This last week I went to Fiji for CAS. Our trip included building a concrete path for a small school of primary children, team building activities, releasing sea turtles, visiting a local village, and snorkelling in the water.
I, personally, found that I was open minded throughout this trip. The attributes of an open minded leader are (basically) disregarding preconceived notions about an idea or culture; immersing oneself in something without being too judgemental of it and understanding/appreciating the values of the cultures. I demonstrated this IB learner profile when I was visiting the village by trying the kava. I was one of the first ones to try the Kava (after our 3 chiefs) and I thoroughly enjoyed it. Although we had been warned about its acrid taste, I was eager to try the drink that was the cultural equivalent of tea to the Fijians.
One thing I enjoyed most about this trip is I developed new skills. I now know more about how to make a concrete pathway. Although this may not be a quintessential part of my upbringing, it is certainly a useful skill to have (just in general). A major part of CAS is learning new skills, so I think that the concrete path is a good example that fits the CAS week expectations.
Secondly, I enjoyed working collaboratively with a group. I think it helped me develop group-work skills because we were forced to work as a group during the bula-thon. The bula-thon was a series of activities we did in our groups. they were all physical activities, which meant that we had to work as a group to figure out where our strengths and weaknesses lay in terms of people. It helped me practice working as a group not only to solve problems, but also complete a challenge given to us.

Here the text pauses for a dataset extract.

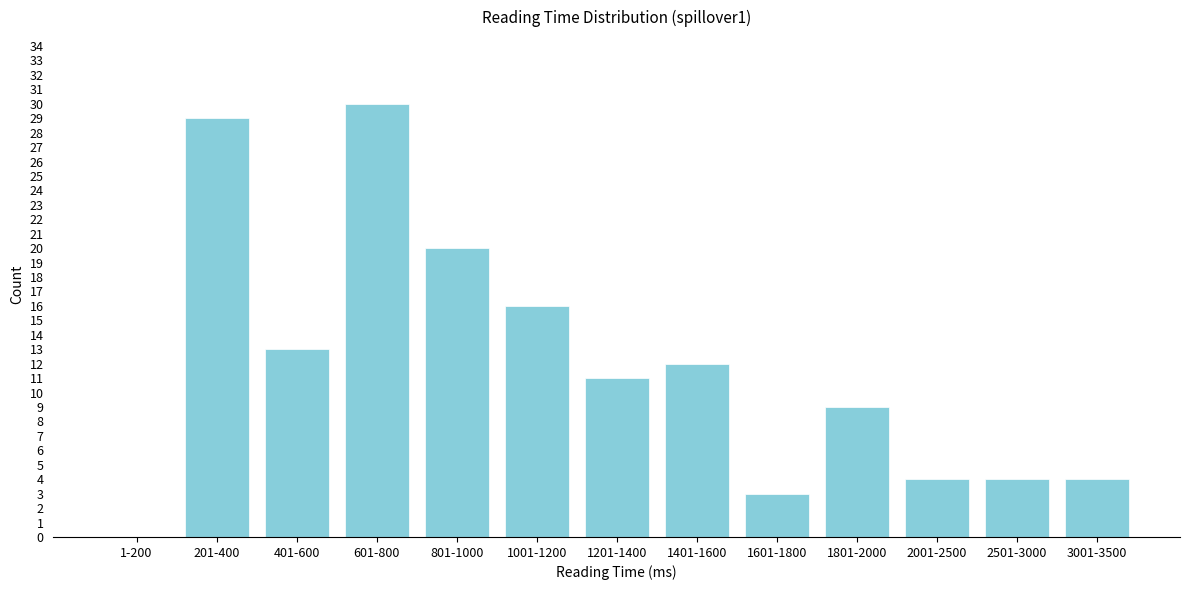

Reading right to left, extract all data points from this chart.

3001-3500=4	2501-3000=4	2001-2500=4	1801-2000=9	1601-1800=3	1401-1600=12	1201-1400=11	1001-1200=16	801-1000=20	601-800=30	401-600=13	201-400=29	1-200=0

A new experience I enjoyed was the snorkelling in the Fijian water. It was definitely a new experience that I had to be open-minded for, as long as a bit of a risk-taker. I, personally, am slightly scared of the ocean, particularly because of the marine life (nothing personal, turtles). For me to experience this activity, I had to approach it with an open mind, something I feel I did particularly well.

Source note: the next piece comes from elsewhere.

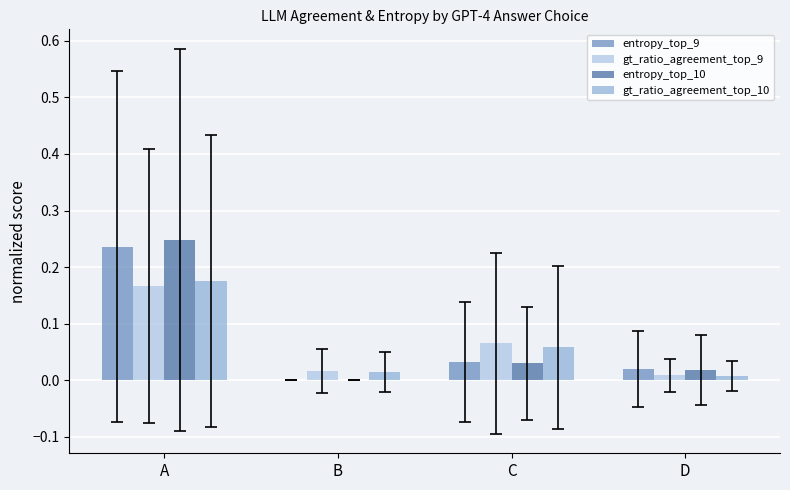

Which series has the largest total across all categories?

entropy_top_10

Finally, a thing I found the most useful during the trip was the CAS hours we did with building the concrete path. I think that the concrete path was an important contribution, as it was much better than their previous way of getting to their classes. However, it also changed my perspective on the world around us. Although the children obviously had the ability to learn at a level similar to CDNIS’ students do, they didn’t have the same access to resources as we do. It showed me just how lucky we are at CDNIS to have the sort of resources we do; computers, large building, textbooks, white boards.